On Saturday night, Jonathan Vilma filed his second lawsuit against the NFL in U.S. District Court in New Orleans. In his latest filing the Saints Linebacker has asked for a quick ruling on his supension appeal and, alternatively, for a temporary restraining order that would permit Vilma to continue working should Goodell uphold the ruling.
According to the CBA, argues Vilma, the NFL should have made a ruling "as soon as practicable" and should have been June 25, the first business day after the record was closed. Since the players refused to offer new evidence in protest, the League should have made a decision quickly. Vilma also used the new suit to reiterate some of the claims we have grown accustomed to in this scandal-gate, with a few twists.

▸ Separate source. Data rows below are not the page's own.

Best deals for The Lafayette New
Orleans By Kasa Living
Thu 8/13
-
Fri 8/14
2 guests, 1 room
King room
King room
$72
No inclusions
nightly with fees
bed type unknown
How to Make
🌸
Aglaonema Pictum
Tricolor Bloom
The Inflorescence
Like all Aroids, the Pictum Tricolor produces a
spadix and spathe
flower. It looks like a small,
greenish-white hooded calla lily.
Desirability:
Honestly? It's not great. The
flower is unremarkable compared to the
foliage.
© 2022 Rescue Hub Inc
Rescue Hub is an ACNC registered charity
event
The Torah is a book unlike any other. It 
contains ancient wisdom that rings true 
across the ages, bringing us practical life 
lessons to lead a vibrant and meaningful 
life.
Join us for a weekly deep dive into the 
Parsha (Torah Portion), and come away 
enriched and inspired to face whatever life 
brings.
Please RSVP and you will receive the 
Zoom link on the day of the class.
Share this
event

His suit also claims that the few key pieces of evidence the league shared are flawed, including printed reproductions of handwritten notes.
"The NFL's alteration of other documents evidences that the NFL cannot substantiate the suspension, and undermines the integrity of the process," Vilma's lawsuit states.

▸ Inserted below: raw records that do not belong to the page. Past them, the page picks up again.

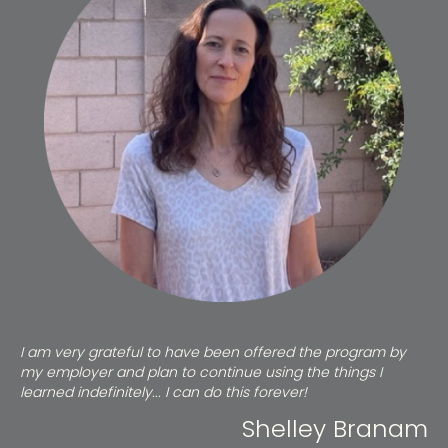
I am very grateful to have been offered the program by
my employer and plan to continue using the things I
learned indefinitely... I can do this forever!
Shelley Branam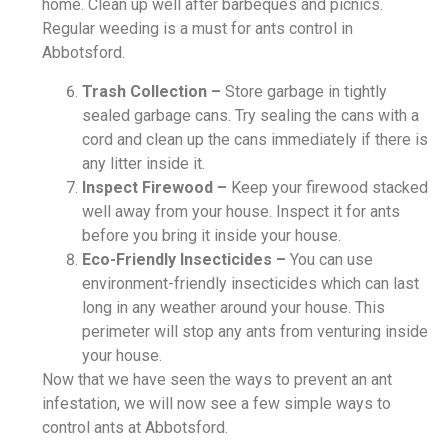
home. Clean up well after barbeques and picnics.
Regular weeding is a must for ants control in
Abbotsford.
Trash Collection –
Store garbage in tightly
sealed garbage cans. Try sealing the cans with a
cord and clean up the cans immediately if there is
any litter inside it.
Inspect Firewood –
Keep your firewood stacked
well away from your house. Inspect it for ants
before you bring it inside your house.
Eco-Friendly Insecticides –
You can use
environment-friendly insecticides which can last
long in any weather around your house. This
perimeter will stop any ants from venturing inside
your house.
Now that we have seen the ways to prevent an ant
infestation, we will now see a few simple ways to
control ants at Abbotsford.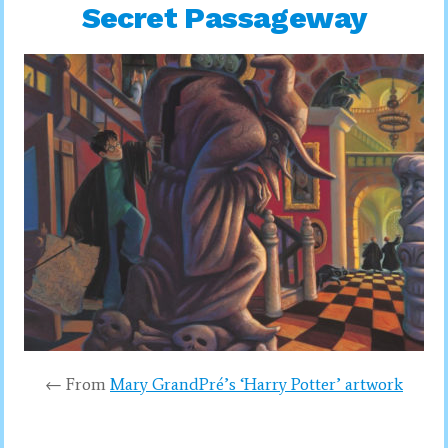
Secret Passageway
← From
Mary GrandPré’s ‘Harry Potter’ artwork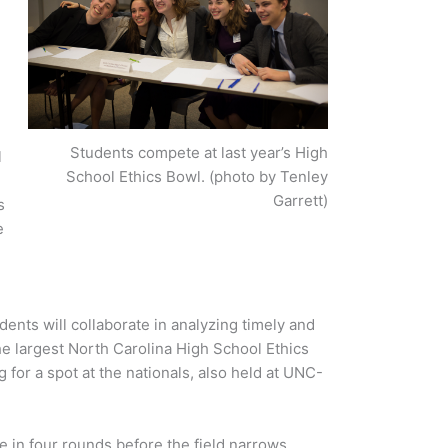
Students compete at last year’s High
l
School Ethics Bowl. (photo by Tenley
Garrett)
s
e
e
nts will collaborate in analyzing timely and
he largest North Carolina High School Ethics
for a spot at the nationals, also held at UNC-
e in four rounds before the field narrows.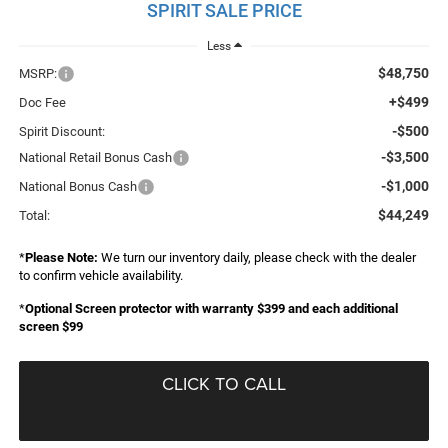
SPIRIT SALE PRICE
Less
$48,750
MSRP:
+$499
Doc Fee
-$500
Spirit Discount:
-$3,500
National Retail Bonus Cash
-$1,000
National Bonus Cash
$44,249
Total:
*
Please Note:
We turn our inventory daily, please check with the dealer
to confirm vehicle availability.
*
Optional Screen protector with warranty $399 and each additional
screen $99
CLICK TO CALL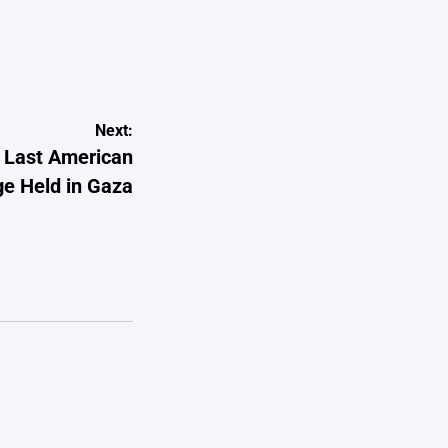
Next:
e Last American
e Held in Gaza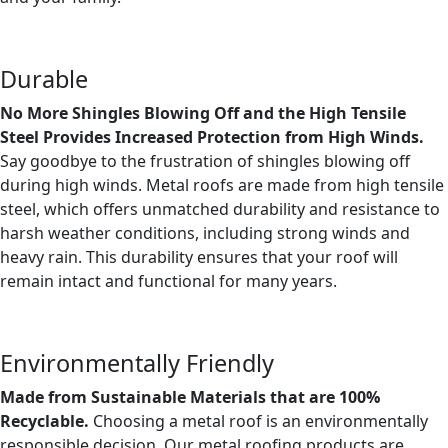
Durable
No More Shingles Blowing Off and the High Tensile
Steel Provides Increased Protection from High Winds.
Say goodbye to the frustration of shingles blowing off
during high winds. Metal roofs are made from high tensile
steel, which offers unmatched durability and resistance to
harsh weather conditions, including strong winds and
heavy rain. This durability ensures that your roof will
remain intact and functional for many years.
Environmentally Friendly
Made from Sustainable Materials that are 100%
Recyclable.
Choosing a metal roof is an environmentally
responsible decision. Our metal roofing products are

The credibility attacks do not end there. Vilma alleges that fired assistant coach Mike Cerullo, a man responsible for providing information key to the NFL's investigation, had a vendetta against the Saints after being fired and receiving what he claims was an imitation, cubic zirconia, Super Bowl ring.

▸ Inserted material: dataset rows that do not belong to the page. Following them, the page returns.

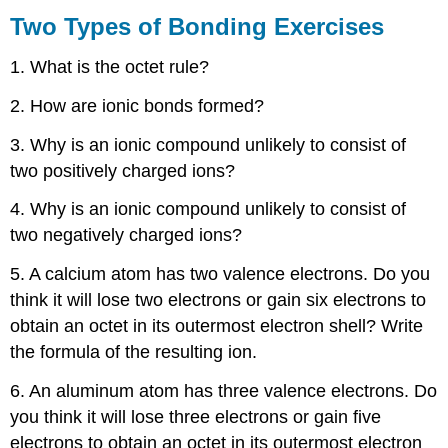
Types
Two Types of Bonding Exercises
of
Bonding
1. What is the octet rule?
Exercises
2. How are ionic bonds formed?
Ions
3. Why is an ionic compound unlikely to consist of
&
two positively charged ions?
Bonding
Exercises
4. Why is an ionic compound unlikely to consist of
Nomenclature Exercises
two negatively charged ions?
5. A calcium atom has two valence electrons. Do you
think it will lose two electrons or gain six electrons to
obtain an octet in its outermost electron shell? Write
the formula of the resulting ion.
6. An aluminum atom has three valence electrons. Do
you think it will lose three electrons or gain five
electrons to obtain an octet in its outermost electron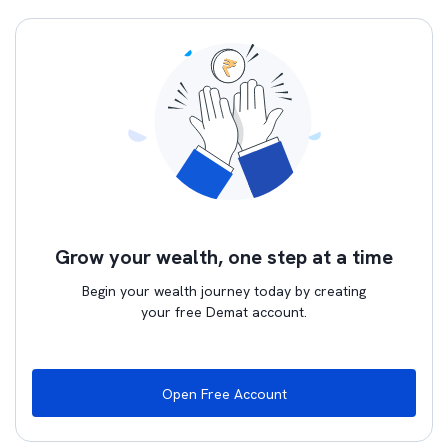
Grow your wealth, one step at a time
Begin your wealth journey today by creating
your free Demat account.
Open Free Account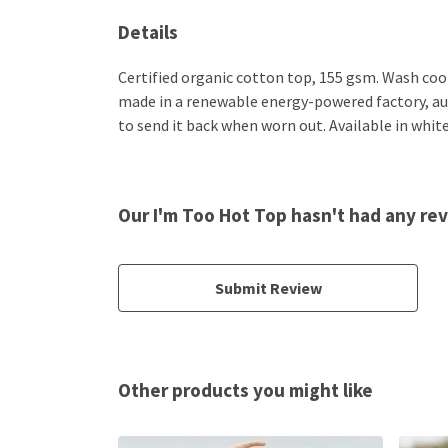
Details
Certified organic cotton top, 155 gsm. Wash cool
made in a renewable energy-powered factory, audi
to send it back when worn out. Available in white,
Our I'm Too Hot Top hasn't had any re
Submit Review
Other products you might like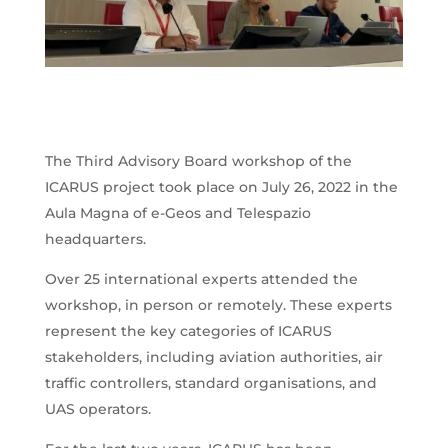
The Third Advisory Board workshop of the
ICARUS project took place on July 26, 2022 in the
Aula Magna of e-Geos and Telespazio
headquarters.
Over 25 international experts attended the
workshop, in person or remotely. These experts
represent the key categories of ICARUS
stakeholders, including aviation authorities, air
traffic controllers, standard organisations, and
UAS operators.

More important than that ridiculous allegation is the one alleging Cerullo created a document listing bounty pledges for the 2009-2010 season NFC Championship game "well after the 2009 NFC Championship game and in an effort to gain revenge against the Saints." The Vilma suit also alleges that Cerullo retracted his statements made to the NFL, an allegation the NFL has denied.
Finally, Vilma alleges that a "close friend and associate" of former defensive coordinator Greg Williams, claims Williams never admitted to the existence of a bounty program in discussions with Goodell. This, however, sounds like another in a line of exercises in semantics as Williams did admit to participating in a "pay for performance program."